Esercizio breve a: Ricopia l'elenco senza cambiare nulla, partendo dalla sua prima riga e fermandoti alla riga che contiene "ವಿಡಂಬನೆಗಾಗಿ", compresa.

Brano estratto:
Ferdinando Bocconi incarnava la figura dell'imprenditore milanese fin de siècle. Da ormai molti lustri operatore infaticabile, faceva parte di una élite culturale milanese che sempre più presentava la diffusa convinzione che un vero e solido progresso economico si sarebbe potuto realizzare solo mediante una riqualificazione del lavoro, o meglio del capitale-lavoro, congiuntamente ad un affinamento culturale e professionale dell'imprenditore. Come dire che codesto establishment ambrosiano si rendeva ben conto che, nella strategia dello sviluppo economico, il capitale umano esplica una funzione essenziale. La scomparsa di Luigi, nel corso della battaglia di Abba Garima, instillando in Ferdinando l'idea di rendere immortale la memoria del figlio probabilmente concorse semplicemente ad affrettare la realizzazione di programmi verso i quali da tempo si stava indirizzando l'élite culturale milanese. In questo senso l'idea di Ferdinando Bocconi di creare una Scuola Superiore di Commercio da aggregarsi al Politecnico veniva a soddisfare una duplice esigenza: quella di dotare gli ingegneri di una solida base commerciale e quella di promuovere socialmente i ragionieri attraverso un diploma universitario. Il modello ispiratore del corso di studi immaginato da Ernesto De Angeli era quello della vecchia e gloriosa École Supérieure di Anversa.

La creazione di una scuola commerciale aggregata al Politecnico pareva già cosa conclusa - prova ne sia che il comitato ordinatore aveva nominato alla direzione della stessa Maffeo Pantaleoni e aveva deciso l'inizio dei corsi nel novembre 1899 - quando tutta una serie di contrasti di ordine ideologico spinsero Pantaleoni alle dimissioni e Ferdinando Bocconi ad abbandonare l'idea di legare i destini della sua 'facoltà commerciale' all'Istituto Tecnico Superiore. Dietro questa scelta si rifletteva il mutato clima politico milanese, frutto delle tragiche giornate del '98, che spinse il Bocconi ad avvicinarsi ad Angelo Salmoiraghi e far propria l'ipotesi di Leopoldo Sabbatini, segretario della Camera di Commercio milanese, di dar vita ad una vera e propria 'Università commerciale'. La nuova opzione non era casuale ma corrispondeva ad un disegno di carattere politico-culturale volto alla formazione e alla legittimazione del ceto imprenditoriale come classe dirigente, in quanto espressione di una nuova 'aristocrazia' del lavoro e del sapere. I fondatori si proponevano di fornire al mondo dell'impresa e delle professioni una schiera di esperti e operatori qualificati, in base a criteri selettivi rigorosi e ad un tirocinio altrettanto severo, e anche di porre le basi di una generale revisione dei rapporti di forza e dei ruoli di comando ai vertici del sistema economico e sociale.

Esercizio breve b: Secondo il brano sulla nascita della Bocconi, quale scuola fece da modello per il corso di studi immaginato da Ernesto De Angeli?

Dati del compito:
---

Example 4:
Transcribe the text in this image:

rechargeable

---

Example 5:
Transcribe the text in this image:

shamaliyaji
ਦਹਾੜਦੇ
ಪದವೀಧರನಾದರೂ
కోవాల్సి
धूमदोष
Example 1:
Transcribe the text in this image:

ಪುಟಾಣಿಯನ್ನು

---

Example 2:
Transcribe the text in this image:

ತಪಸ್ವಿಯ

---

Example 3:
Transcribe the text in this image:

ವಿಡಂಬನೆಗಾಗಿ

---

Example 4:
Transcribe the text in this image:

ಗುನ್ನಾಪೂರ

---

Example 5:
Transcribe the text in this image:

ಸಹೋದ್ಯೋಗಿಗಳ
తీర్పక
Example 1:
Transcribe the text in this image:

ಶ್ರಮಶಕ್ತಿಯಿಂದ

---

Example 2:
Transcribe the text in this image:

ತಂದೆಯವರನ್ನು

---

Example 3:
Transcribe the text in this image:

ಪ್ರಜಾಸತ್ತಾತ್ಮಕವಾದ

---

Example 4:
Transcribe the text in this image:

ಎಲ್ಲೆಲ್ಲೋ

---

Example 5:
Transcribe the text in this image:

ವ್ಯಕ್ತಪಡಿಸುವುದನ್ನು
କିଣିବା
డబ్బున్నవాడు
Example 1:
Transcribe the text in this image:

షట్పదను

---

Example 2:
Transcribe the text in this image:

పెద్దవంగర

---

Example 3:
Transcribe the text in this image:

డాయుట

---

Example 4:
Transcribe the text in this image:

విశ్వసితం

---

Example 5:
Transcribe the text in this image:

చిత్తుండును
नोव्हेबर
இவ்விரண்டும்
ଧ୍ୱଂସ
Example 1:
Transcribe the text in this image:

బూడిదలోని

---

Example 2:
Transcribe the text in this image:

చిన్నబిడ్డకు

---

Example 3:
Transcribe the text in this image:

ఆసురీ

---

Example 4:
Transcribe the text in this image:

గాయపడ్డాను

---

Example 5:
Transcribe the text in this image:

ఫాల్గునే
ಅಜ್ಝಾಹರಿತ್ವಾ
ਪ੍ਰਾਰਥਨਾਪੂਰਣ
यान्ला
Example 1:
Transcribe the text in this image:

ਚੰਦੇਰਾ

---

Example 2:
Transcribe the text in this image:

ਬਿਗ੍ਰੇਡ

Risposta completa a:
---

Example 4:
Transcribe the text in this image:

rechargeable

---

Example 5:
Transcribe the text in this image:

shamaliyaji
ਦਹਾੜਦੇ
ಪದವೀಧರನಾದರೂ
కోవాల్సి
धूमदोष
Example 1:
Transcribe the text in this image:

ಪುಟಾಣಿಯನ್ನು

---

Example 2:
Transcribe the text in this image:

ತಪಸ್ವಿಯ

---

Example 3:
Transcribe the text in this image:

ವಿಡಂಬನೆಗಾಗಿ

Risposta completa b: La vecchia e gloriosa École Supérieure di Anversa.